_WHAT THE TASK ASKS:_ Your answer is the line containing "pinky tip: (219, 231)" plus every line after it through the end of the records, printed exactly and free of pictures.

_ _ _ _

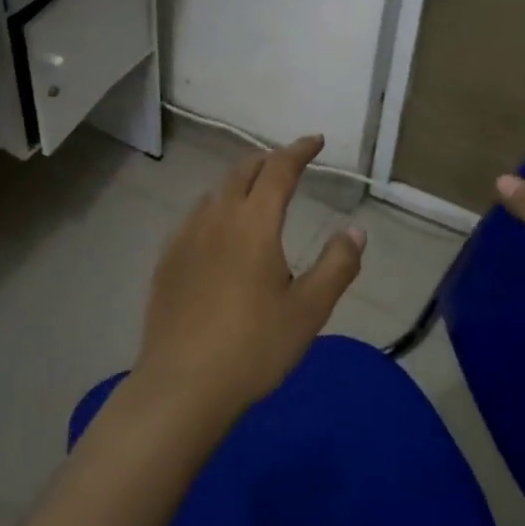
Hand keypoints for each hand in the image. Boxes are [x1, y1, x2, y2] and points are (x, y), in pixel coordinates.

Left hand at [134, 136, 364, 420]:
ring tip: (256, 194)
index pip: (279, 170)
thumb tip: (357, 230)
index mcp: (254, 223)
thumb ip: (337, 265)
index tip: (315, 141)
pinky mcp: (167, 259)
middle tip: (288, 164)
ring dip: (240, 183)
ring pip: (216, 193)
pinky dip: (216, 208)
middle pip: (243, 172)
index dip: (298, 150)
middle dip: (268, 161)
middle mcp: (217, 218)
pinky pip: (196, 217)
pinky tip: (219, 231)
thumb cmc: (253, 347)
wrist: (183, 384)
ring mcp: (186, 237)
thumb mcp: (308, 311)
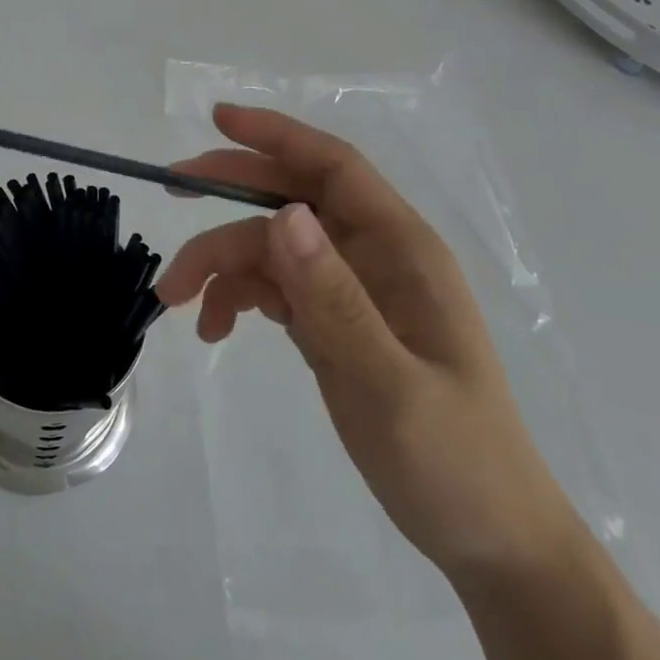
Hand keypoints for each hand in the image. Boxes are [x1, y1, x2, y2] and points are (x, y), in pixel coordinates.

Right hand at [157, 104, 580, 582]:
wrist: (487, 540)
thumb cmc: (455, 461)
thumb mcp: (391, 385)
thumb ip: (335, 299)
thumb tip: (283, 214)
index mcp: (401, 249)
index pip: (333, 167)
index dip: (277, 135)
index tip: (218, 119)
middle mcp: (372, 256)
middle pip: (290, 198)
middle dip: (229, 189)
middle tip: (171, 190)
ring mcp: (350, 289)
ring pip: (270, 247)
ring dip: (219, 263)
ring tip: (175, 300)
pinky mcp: (331, 321)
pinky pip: (272, 288)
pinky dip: (235, 298)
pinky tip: (214, 328)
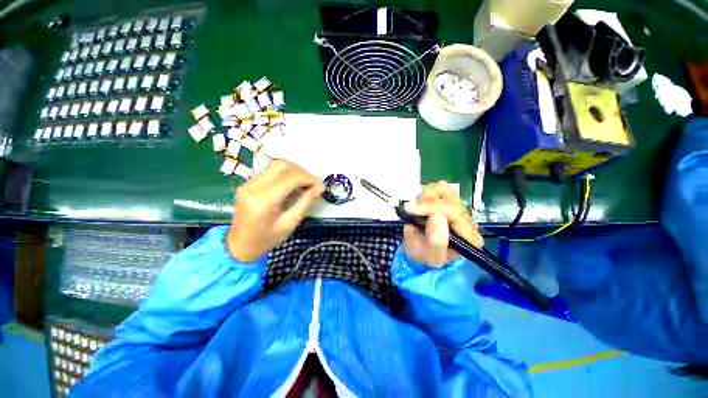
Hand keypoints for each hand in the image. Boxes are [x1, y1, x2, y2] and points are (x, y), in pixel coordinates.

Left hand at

_ _ _ _

_ANSWER:_
pinky tip: (219, 231)
thumb cmc: (253, 347)
wrist: (183, 384)
ring mcp: (186, 237)
thumb mcp: (308, 311)
Hand keypoints for each hand in the image. Boxes are [x1, y1, x2, y2] and points are (x, y), in pixel coordinates.

Right hand at [157, 104, 580, 582]:
wrist: (487, 540)
thumb cmc: (455, 461)
thumb mcp: (391, 385)
thumb ip: (335, 299)
thumb tip: (283, 214)
index mcp: (401, 249)
index pip: (333, 167)
index dip: (277, 135)
index tip: (218, 119)
middle mcp: (372, 256)
middle pip: (290, 198)
middle dip: (229, 189)
middle tip: (171, 190)
ring mcp: (350, 289)
ring pip: (270, 247)
ring dip: (219, 263)
ring tip: (175, 300)
pinky mcp: (331, 321)
pinky pip: (272, 288)
pinky dip: (235, 298)
pinky tip: (214, 328)
Hand keypoints for each hand in the image. Boxes are [x1, y1, x2, y2] and points are (x, y), in pixel coordinates.

Left hand at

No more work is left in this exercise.